If you set detect_compression we'll disable this for you, since it doesn't make any sense to try to detect when you're going to assume.

Defaults to false.

compress_output

compress_output is a flag indicating whether compressed or uncompressed dumps are to be generated during the serialization. Defaults to true.

You probably to turn "assume_compression" off too if you turn this off, unless you're doing a one-off migration or something.

compression_level

compression_level is an integer indicating the compression level (0-9).

output_format

output_format can be either set to the string json (default), storable, sereal or your own format that you've added via "add_format".

detect_FORMAT_NAME

Whether we should detect this incoming format. By default only detect_json is true. You can also set detect_storable, detect_sereal or detect_YOUR_FORMAT for formats added via "add_format".

sereal_encoder

sereal_decoder

You can supply sereal_encoder or sereal_decoder arguments with your own Serial decoder/encoder objects. Handy if you want to pass custom options to the encoder or decoder.

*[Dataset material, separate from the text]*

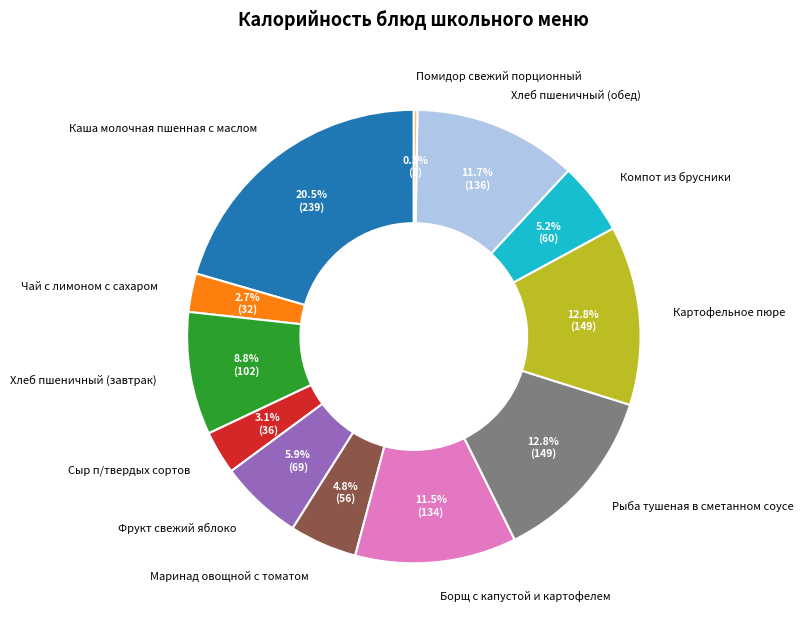

What is the total percentage of Каша молочная пшенная с маслом and Рыба тушеная в сметанном соусе?

33.3%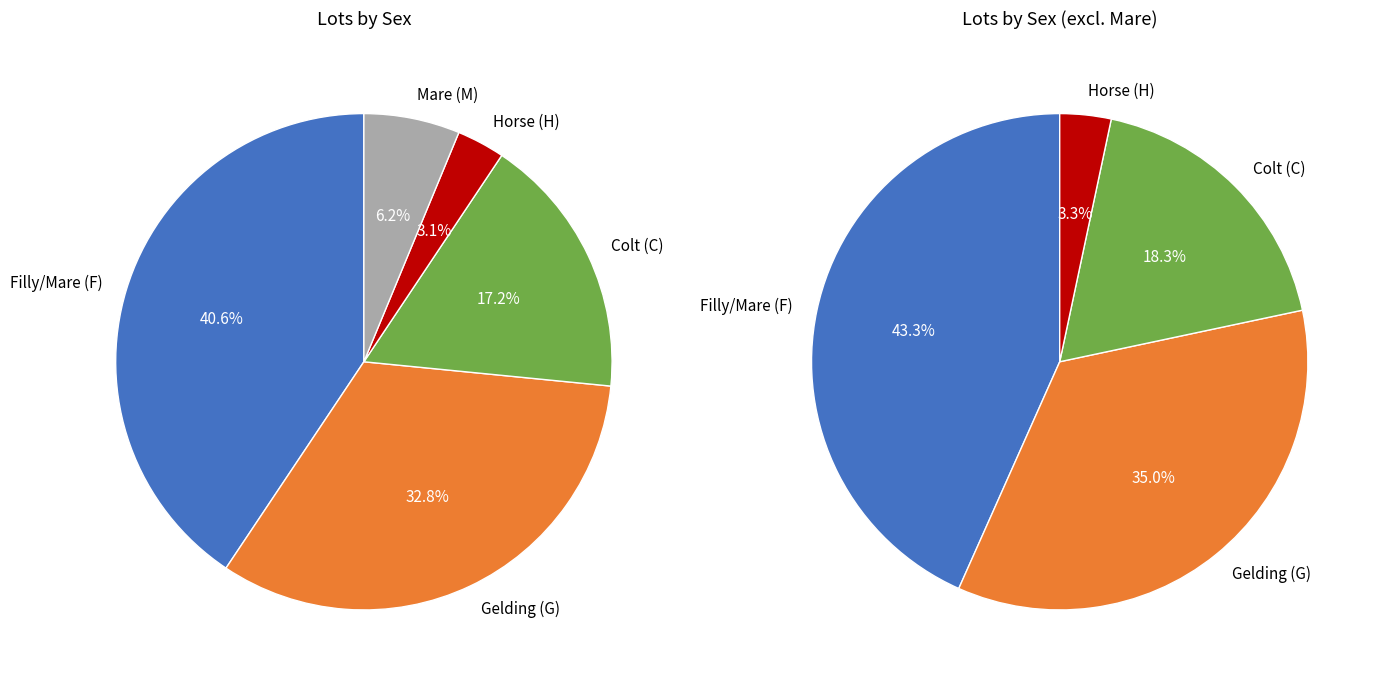

To the nearest percent, what portion does M represent?

6%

By default we create objects for you at BUILD time. So you don't need to supply this for optimization purposes either.

METHODS

serialize

Given a list of things to serialize, this does the job on each of them and returns a list of serialized blobs.

In scalar context, this will return a single serialized blob instead of a list. If called in scalar context, but passed a list of things to serialize, this will croak because the call makes no sense.

deserialize

The opposite of serialize, doh.

deserialize_from_file

Given a (single!) file name, reads the file contents and deserializes them. Returns the resulting Perl data structure.

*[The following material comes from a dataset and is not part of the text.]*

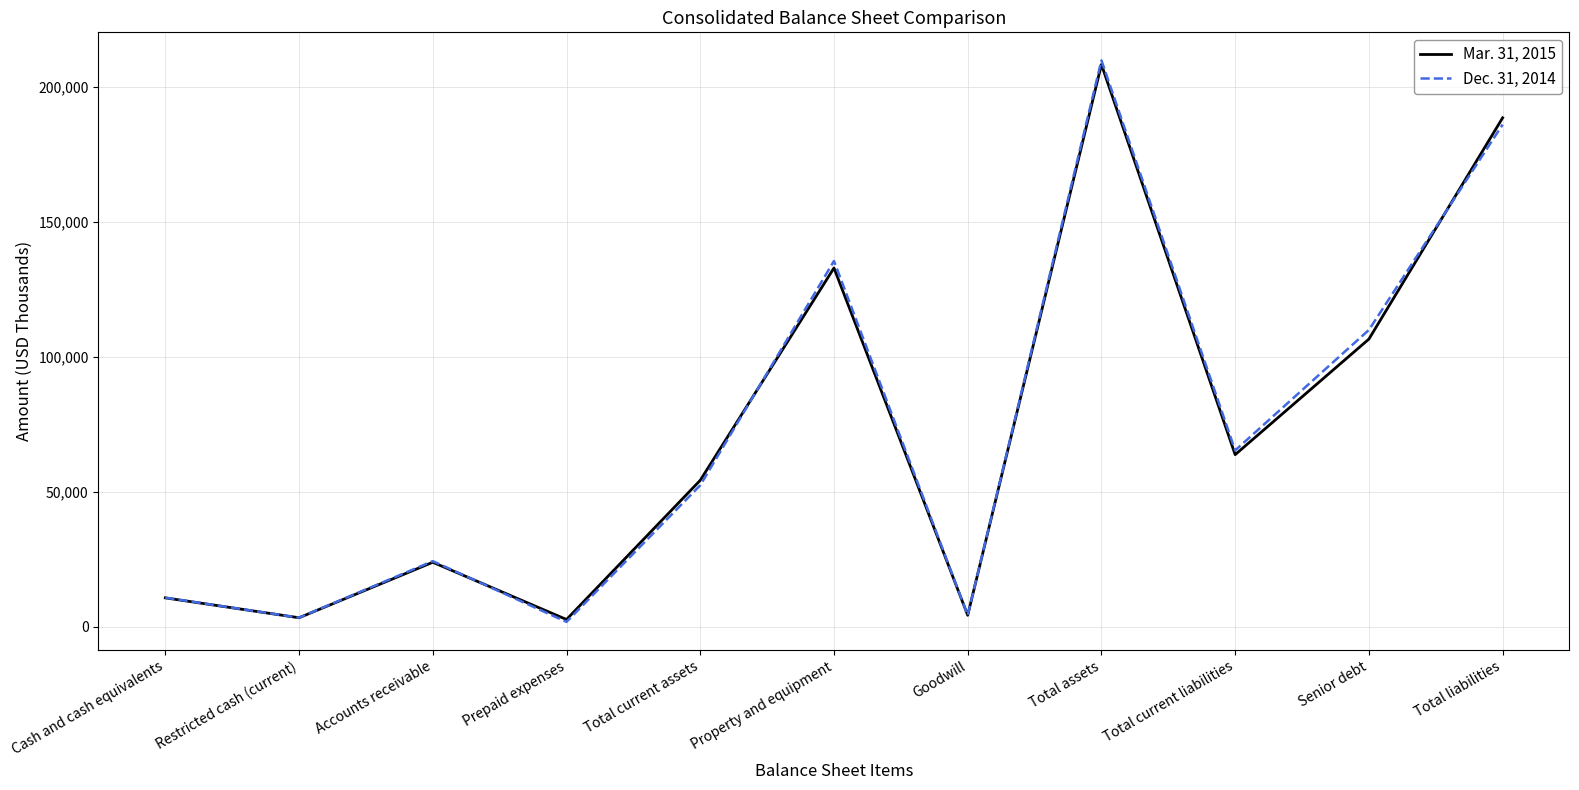

What is the minimum value for Dec. 31, 2014?

1766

Since this works on one file at a time, this doesn't return a list of data structures like deserialize() does.

serialize_to_file

  $serializer->serialize_to_file(
    $data_structure => '/tmp/foo/bar'
  );

Given a (single!) Perl data structure, and a (single!) file name, serializes the data structure and writes the result to the given file. Returns true on success, dies on failure.

CLASS METHODS

add_format

add_format class method to add support for custom formats.

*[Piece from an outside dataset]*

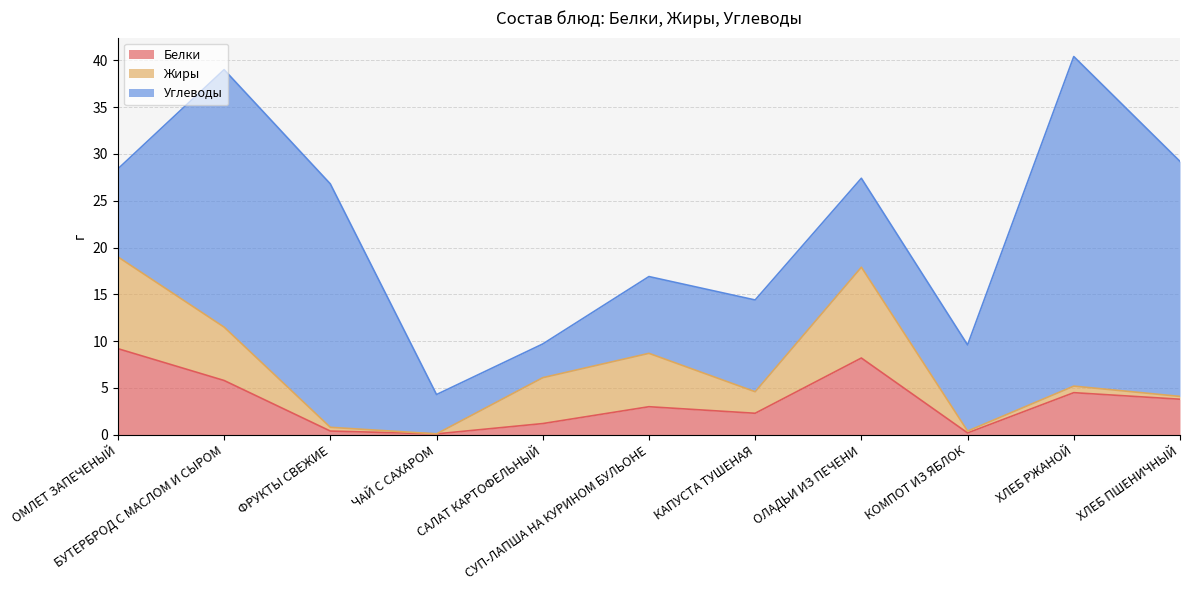

What is the sum of all Жиры values?

39.7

  Data::FlexSerializer->add_format(
      data_dumper => {
          serialize   => sub { shift; goto \&Data::Dumper::Dumper },
          deserialize => sub { shift; my $VAR1; eval "$_[0]" },
          detect      => sub { $_[1] =~ /\$[\w]+\s*=/ },
      }
  );

  my $flex_to_dd = Data::FlexSerializer->new(
    detect_data_dumper => 1,
    output_format => 'data_dumper',
  );

AUTHOR

Steffen Mueller <smueller@cpan.org>

Ævar Arnfjörð Bjarmason <avar@cpan.org>

Burak Gürsoy <burak@cpan.org>

Elizabeth Matthijsen <liz@dijkmat.nl>

Caio Romão Costa Nascimento <cpan@caioromao.com>

Jonas Galhordas Duarte Alves <jgda@cpan.org>

ACKNOWLEDGMENT

This module was originally developed at and for Booking.com. With approval from Booking.com, this module was generalized and put on CPAN, for which the authors would like to express their gratitude.

COPYRIGHT AND LICENSE

 (C) 2011, 2012, 2013 Steffen Mueller and others. All rights reserved.

 This code is available under the same license as Perl version
 5.8.1 or higher.

 This program is distributed in the hope that it will be useful,
 but WITHOUT ANY WARRANTY; without even the implied warranty of
 MERCHANTABILITY or FITNESS FOR A PARTICULAR PURPOSE.